Unraveling the role of HDAC3 as an immunotherapy prognostic biomarker and therapeutic target in advanced non-small cell lung cancer.

BACKGROUND: This study investigates HDAC3 as a potential immunotherapy biomarker in advanced non-small cell lung cancer (aNSCLC), focusing on its association with treatment response to immune checkpoint inhibitors (ICIs).
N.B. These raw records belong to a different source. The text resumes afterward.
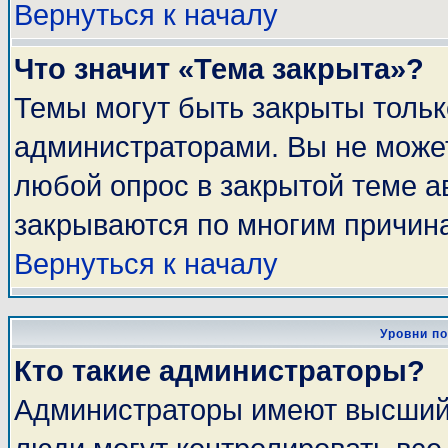
Вернуться к началу
Что значит «Тема закрыта»?
Темы могут быть закрыты толь
администраторами. Вы не может
любой опрос в закрытой теме 
закрываются по многим причина
Вернуться к началу
Уровни п
Кто такие администраторы?
Администраторы имеют высший 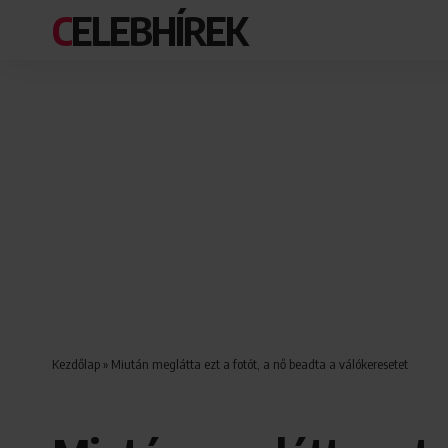
CELEBHÍREK
Kezdőlap
»
Miután meglátta ezt a fotót, a nő beadta a válókeresetet
BULVÁR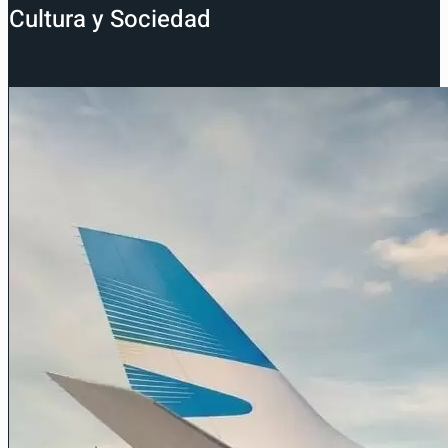
Cultura y Sociedad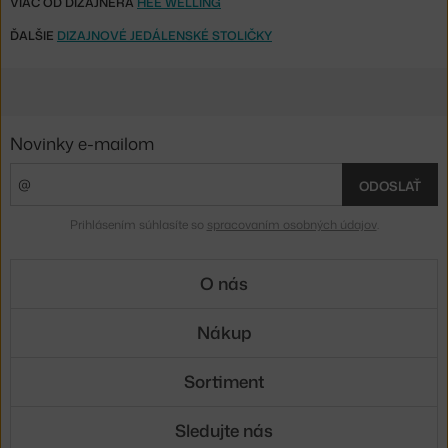
VIAC OD DIZAJNÉRA
HEE WELLING
ĎALŠIE
DIZAJNOVÉ JEDÁLENSKÉ STOLIČKY
Novinky e-mailom
ODOSLAŤ
Prihlásením súhlasíte so
spracovaním osobných údajov
.
O nás
Nákup
Sortiment
Sledujte nás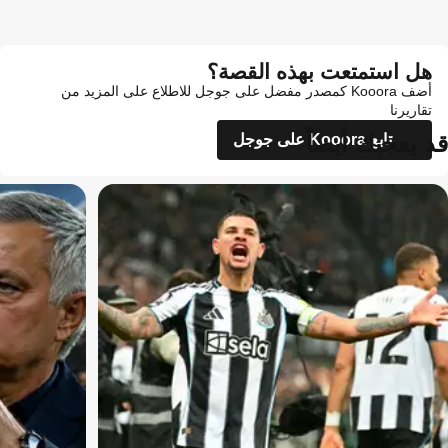
هل استمتعت بهذه القصة؟
أضف Kooora كمصدر مفضل على جوجل للاطلاع على المزيد من
تقاريرنا
قد يعجبك أيضاً
تابع Kooora على جوجل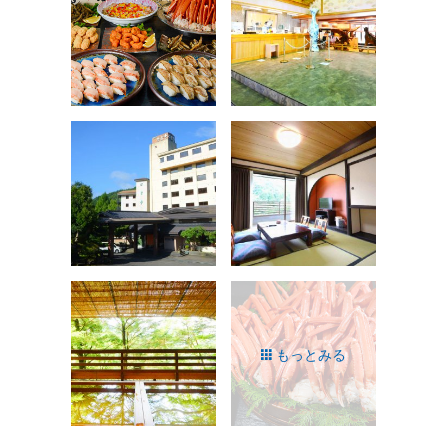
もっとみる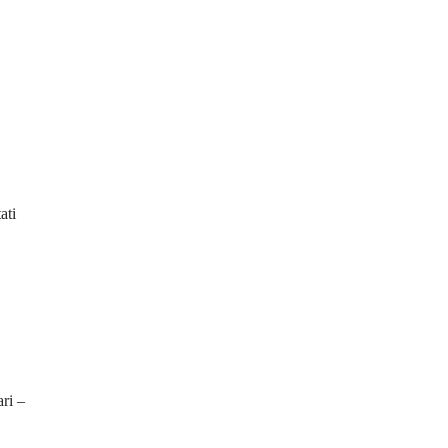
ati
ari –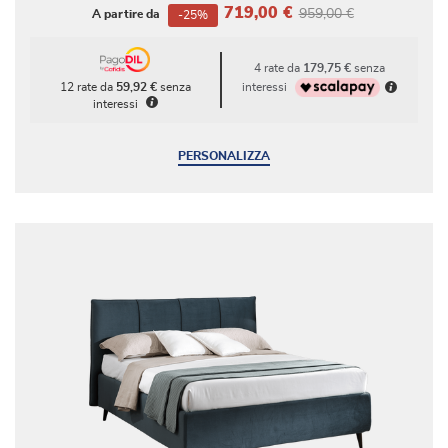
719,00 €
959,00 €
A partire da
-25%
4 rate da
179,75 €
senza
interessi
12 rate da
59,92 €
senza
interessi
PERSONALIZZA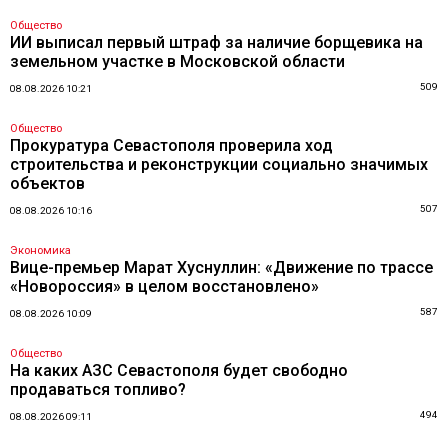
Общество
ИИ выписал первый штраф за наличие борщевика на
земельном участке в Московской области
509
08.08.2026 10:21
Общество
Прокуратура Севастополя проверила ход
строительства и реконструкции социально значимых
объектов
507
08.08.2026 10:16
Экономика
Вице-премьер Марат Хуснуллин: «Движение по трассе
«Новороссия» в целом восстановлено»
587
08.08.2026 10:09
Общество
На каких АЗС Севастополя будет свободно
продаваться топливо?
494
08.08.2026 09:11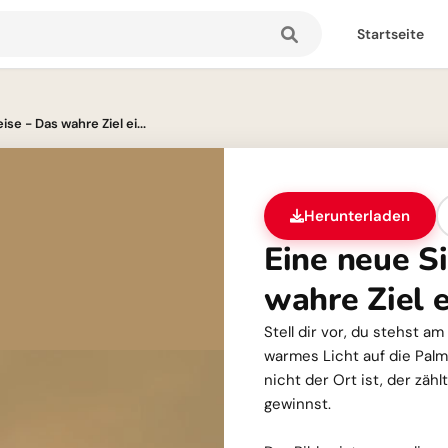
Startseite
se - Das wahre Ziel ei...
Herunterladen
Eine neue S
wahre Ziel e
Stell dir vor, du stehst a
warmes Licht auf die Palm
nicht der Ort ist, der zäh
gewinnst.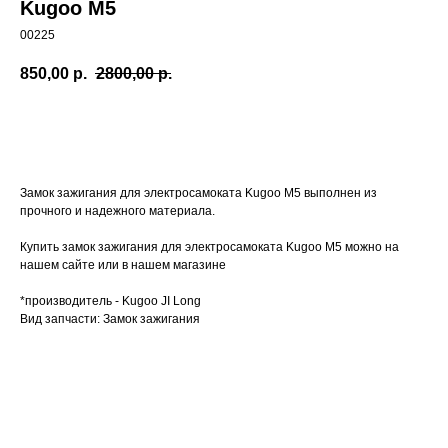
Kugoo M5
00225
850,00
р.
2800,00
р.
Заказать
Замок зажигания для электросамоката Kugoo M5 выполнен из
прочного и надежного материала.
Купить замок зажигания для электросамоката Kugoo M5 можно на
нашем сайте или в нашем магазине
*производитель - Kugoo JI Long
Вид запчасти: Замок зажигания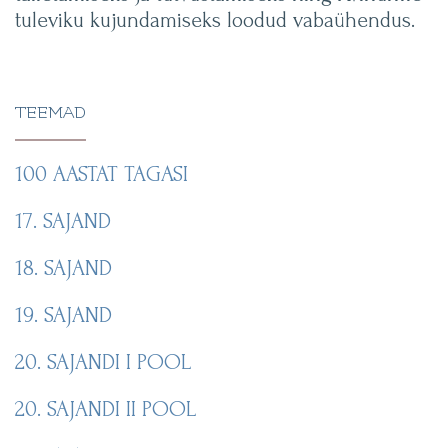
tuleviku kujundamiseks loodud vabaühendus.
TEEMAD
100 AASTAT TAGASI
17. SAJAND
18. SAJAND
19. SAJAND
20. SAJANDI I POOL
20. SAJANDI II POOL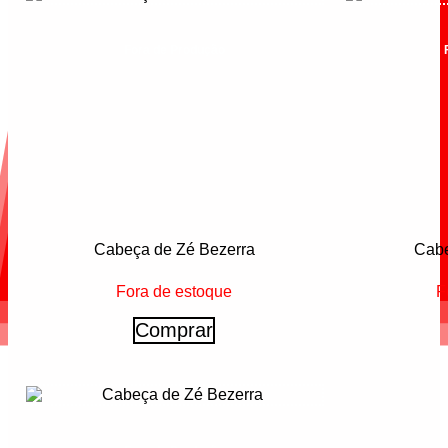
Fora de Produção
Cabeça de Zé Bezerra
Cabe
Fora de estoque
F
Comprar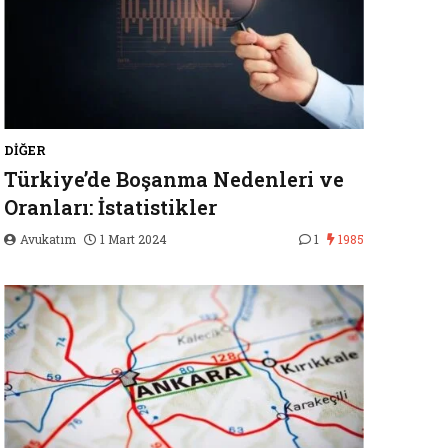
DIĞER
Türkiye’de Boşanma Nedenleri ve
Oranları: İstatistikler
Avukatım
1 Mart 2024
1
1985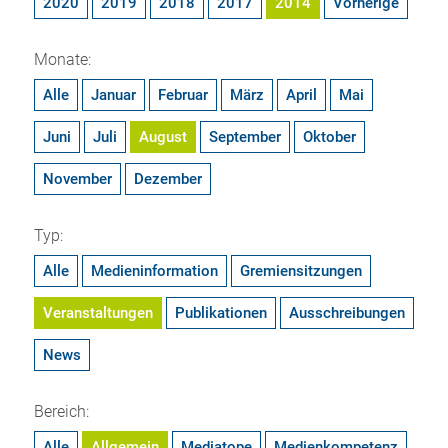
2020
2019
2018
2017
2014
Vorherige
Monate:
Alle
Januar
Februar
März
April
Mai
Juni
Juli
August
September
Oktober
November
Dezember
Typ:
Alle
Medieninformation
Gremiensitzungen
Veranstaltungen
Publikationen
Ausschreibungen
News
Bereich:
Alle
Allgemein
Mediatope
Medienkompetenz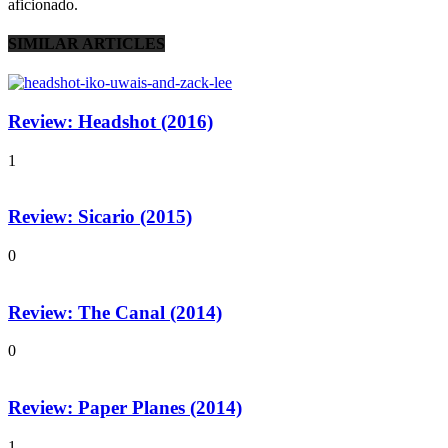
aficionado.
SIMILAR ARTICLES
Review: Headshot (2016)
1
Review: Sicario (2015)
0
Review: The Canal (2014)
0
Review: Paper Planes (2014)
1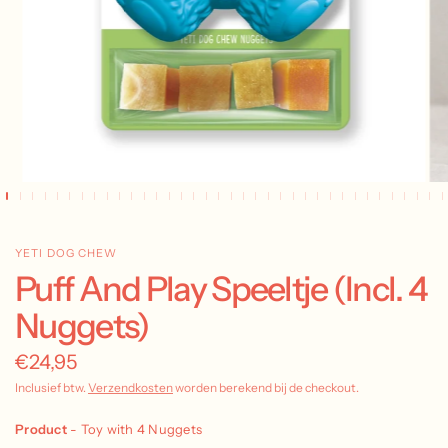
YETI DOG CHEW
Puff And Play Speeltje (Incl. 4
Nuggets)
€24,95
Inclusief btw.
Verzendkosten
worden berekend bij de checkout.
Product
-
Toy with 4 Nuggets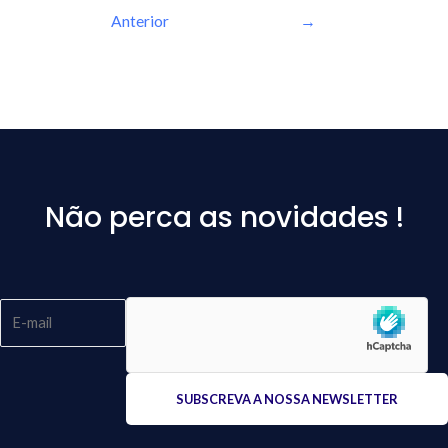
Anterior
→
Não perca as novidades !
Please
leave
this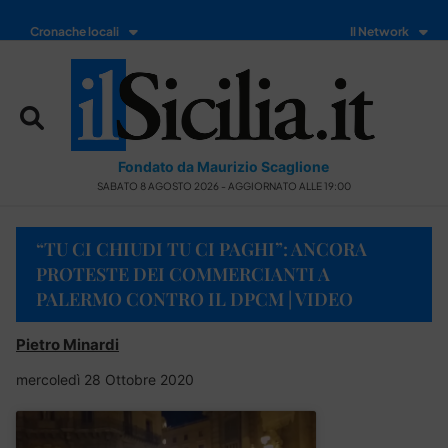
Cronache locali
Il Network
Fondato da Maurizio Scaglione
SABATO 8 AGOSTO 2026 - AGGIORNATO ALLE 19:00
“TU CI CHIUDI TU CI PAGHI”: ANCORA
PROTESTE DEI COMMERCIANTI A
PALERMO CONTRO IL DPCM | VIDEO
Pietro Minardi
mercoledì 28 Ottobre 2020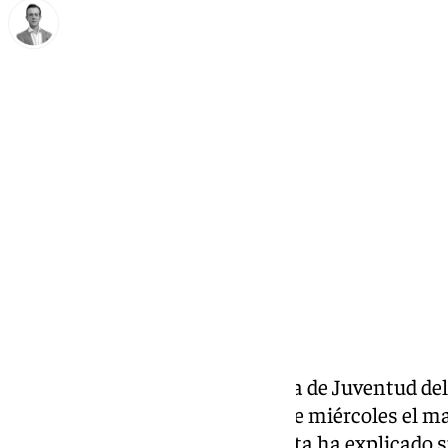
Antonio J. Palomo
miércoles, 29 enero 2025, 13:10
Compartir:
La concejal responsable del área de Juventud d
Marta González, ha visitado este miércoles el m
Antequera. Durante su entrevista ha explicado s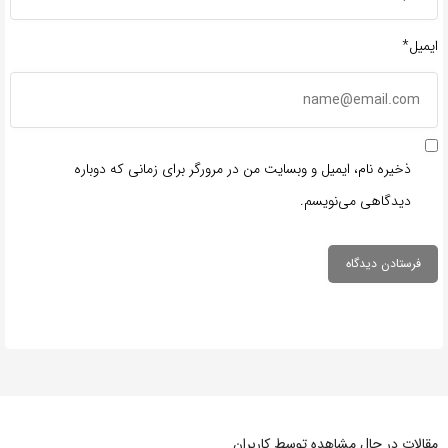
ایمیل*
ذخیره نام، ایمیل و وبسایت من در مرورگر برای زمانی که دوباره
دیدگاهی می‌نویسم.
مقالات در حال مشاهده توسط کاربران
METHODS: We employed a multi-phase approach in 78 aNSCLC patients with 138 plasma samples, starting with a discovery phase that identified differential autoantibodies (AAbs) using proteomic analysis in responders and non-responders. In the validation phase, we assessed AAb levels at multiple time points. Additionally, immunohistochemistry and multiple immunofluorescence (n = 21) were used to validate HDAC3 expression in FFPE samples, single-cell RNA sequencing (n = 26) was performed to explore gene expression differences, cell and animal experiments were performed. RESULTS: We identified 127 differential AAbs, with five key AAbs (HDAC3, METTL21C, HSPB3, SPACA7, and SPPL2B) consistently linked to prognosis pre- and post-treatment (p < 0.05). A risk score model based on these AAbs effectively predicted progression-free survival. Furthermore, HDAC3 expression correlated with significant pathway enrichments and was associated with higher TGFβ1, PD-L1 infiltration and lower CD8(+) T cells infiltration (p < 0.05). HDAC3 knockdown significantly inhibited cell proliferation, impaired colony formation, and induced G0/G1 phase arrest in lung cancer cells. Preclinical models demonstrated that RGFP966, an HDAC3 inhibitor, combined with anti–PD-1 therapy enhanced CD8(+) T cell infiltration (p < 0.05). CONCLUSION: Our findings underscore HDAC3’s role as a biomarker for predicting ICI response in aNSCLC and suggest its potential as a therapeutic target, paving the way for future studies on HDAC3-targeted therapies to improve immunotherapy outcomes. CLINICAL TRIAL NUMBER: not applicable. SUPPLEMENTARY INFORMATION: The online version contains supplementary material available at 10.1186/s12931-025-03275-w.